> _Qué hacer_:
1) Responde según el texto sobre el tuit de Trump acerca de Idlib:
(a) ¿Cuántos minutos duró el tête-à-tête?
(b) ¿A qué hora publicó Trump su tuit el lunes 4 de septiembre?
(c) ¿En qué ciudad se reunieron Putin, Erdogan y Rohani?
2) Reproduce sin cambios la parte del texto sobre el tuit de Trump acerca de Idlib que comienza con las palabras "Todas las bravuconadas" y acaba con "que los intérpretes.".
3) Escribe la continuación del texto sobre el tuit de Trump acerca de Idlib a partir de su última oración.

> _Fragmento citado_:

* * * * *

Todas las bravuconadas y amenazas con destruir el país y a su líder, al que
despectivamente llamó hombre cohete, se fundieron en unos sorprendentes 45
minutos de tête-à-tête sin más compañía que los intérpretes.
Lunes 4 de septiembre, día festivo en Estados Unidos (Labour
Day), 18.20h, Trump tuitea: “El presidente Bashar el Asad de Siria no debe
atacar temerariamente la provincia de Idlib. Rusos e iraníes cometerían un
grave error humanitario si toman parte en esta potencial tragedia humana. ¡No
dejemos que suceda!”. Parece una amenaza, pero no lo es. Incluso como
advertencia es suave. “¡No dejemos que suceda!”: podría escribirlo cualquier
tuitero dispuesto a comprar unos gramos de buena conciencia por el módico
precio de 280 caracteres. Pero Trump, que se ve a sí mismo –en su inmensa
modestia– como “el Shakespeare” de Twitter, no es un tuitero cualquiera. Es el
presidente de Estados Unidos, la primera potencia económica y militar –y cada
vez menos política– del mundo. Y con su tuit no hacía más que exhibir su
impotencia. Igual que cuando fuera de sí –como describe Woodward en su libro–
pedía matar a El Asad o acabar con el problema de Afganistán a sangre y
fuego... Lo cierto es que ayer, en
Teherán, el ruso Vladímir Putin, el turco Recep Tayyip Erdogan y el iraní Hasan
Rohani, se reunieron para decidir el futuro de la provincia de Idlib y, más
allá, de la Siria de posguerra, sin contar para nada con Washington,
dramáticamente al margen pese a sostener a una de las milicias armadas en juego
en el conflicto.

* * * * *

> _Material proporcionado_:

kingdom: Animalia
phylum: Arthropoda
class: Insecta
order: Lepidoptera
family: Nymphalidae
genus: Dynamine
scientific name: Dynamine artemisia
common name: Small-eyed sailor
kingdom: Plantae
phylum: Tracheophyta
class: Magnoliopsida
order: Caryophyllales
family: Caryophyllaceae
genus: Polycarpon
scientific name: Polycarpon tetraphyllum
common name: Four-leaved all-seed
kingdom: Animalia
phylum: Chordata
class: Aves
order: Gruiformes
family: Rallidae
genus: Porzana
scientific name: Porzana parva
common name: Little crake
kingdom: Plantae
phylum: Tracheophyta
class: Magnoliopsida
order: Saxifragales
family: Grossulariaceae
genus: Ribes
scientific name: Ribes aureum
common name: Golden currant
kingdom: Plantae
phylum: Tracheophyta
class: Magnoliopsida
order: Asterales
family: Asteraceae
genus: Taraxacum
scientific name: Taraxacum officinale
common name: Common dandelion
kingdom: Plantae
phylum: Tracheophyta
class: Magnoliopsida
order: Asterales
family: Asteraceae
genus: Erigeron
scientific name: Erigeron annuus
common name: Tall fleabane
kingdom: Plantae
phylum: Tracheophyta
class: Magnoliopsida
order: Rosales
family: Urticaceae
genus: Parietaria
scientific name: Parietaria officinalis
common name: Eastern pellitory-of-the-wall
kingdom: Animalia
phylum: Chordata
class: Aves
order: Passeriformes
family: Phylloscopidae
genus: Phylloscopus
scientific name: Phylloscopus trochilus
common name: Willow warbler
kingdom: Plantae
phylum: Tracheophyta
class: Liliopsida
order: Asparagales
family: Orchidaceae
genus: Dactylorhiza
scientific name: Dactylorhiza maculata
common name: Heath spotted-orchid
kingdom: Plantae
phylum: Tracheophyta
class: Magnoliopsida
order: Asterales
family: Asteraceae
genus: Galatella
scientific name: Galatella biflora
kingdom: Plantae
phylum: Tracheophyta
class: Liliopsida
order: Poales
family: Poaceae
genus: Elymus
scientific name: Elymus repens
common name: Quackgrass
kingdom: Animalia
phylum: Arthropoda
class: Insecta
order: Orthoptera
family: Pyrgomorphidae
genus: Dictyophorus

* * * * *

> _Tus respuestas_:
1)
(a) 45 minutos.
(b) A las 18.20h.
(c) En Teherán.

2)
Todas las bravuconadas y amenazas con destruir el país y a su líder, al que
despectivamente llamó hombre cohete, se fundieron en unos sorprendentes 45
minutos de tête-à-tête sin más compañía que los intérpretes.

3)
La política de Donald Trump desde su llegada a la Casa
Blanca en enero del 2016 ha
provocado un auténtico seísmo en la política exterior estadounidense y, en no
pocos aspectos, ha arruinado –a golpe de tuit, calentón tras calentón– la labor
de años del Departamento de Estado y del servicio diplomático. El presidente,
adicto a una determinada manera de enfocar sus negocios, parece
conocer únicamente el arma de la amenaza y la extorsión. Así sea con sus
enemigos –véase la escalada de sanciones económicas a Corea del Norte, Irán ,
Turquía o China– como con sus aliados de toda la vida –castigos comerciales a
la UE, Canadá y México–, sin importarle
el debilitamiento de la alianza
occidental (¡su menosprecio hacia Europa y la OTAN es proporcional a su
atracción fatal por los autócratas!)
A tenor de lo visto hasta ahora, y de lo revelado sobre las interioridades de la actual
Administración norteamericana por numerosas fuentes –desde el libro de Woodward
al anterior de Michael Wolff (Fuego y
furia), pasando por el anónimo y espeluznante artículo publicado por un “alto
cargo” esta semana en The New York Times–, la Casa Blanca es una olla de
grillos, donde los más osados intentan frenar o boicotear en secreto –al menos
hasta ahora– las iniciativas más desmesuradas e irreflexivas de Donald Trump,
al que describen como un ignorante que lo desconoce casi todo del mundo, no se
interesa por los informes que requieren una mínima lectura y se aburre con los
briefings de sus servicios de inteligencia. Según testimonios recogidos por el
periodista del Washington Post, la sumaria opinión del defenestrado secretario
de Estado Rex Tillerson sobre el
presidente de EE.UU. no puede ser más diáfana: “Es un imbécil”.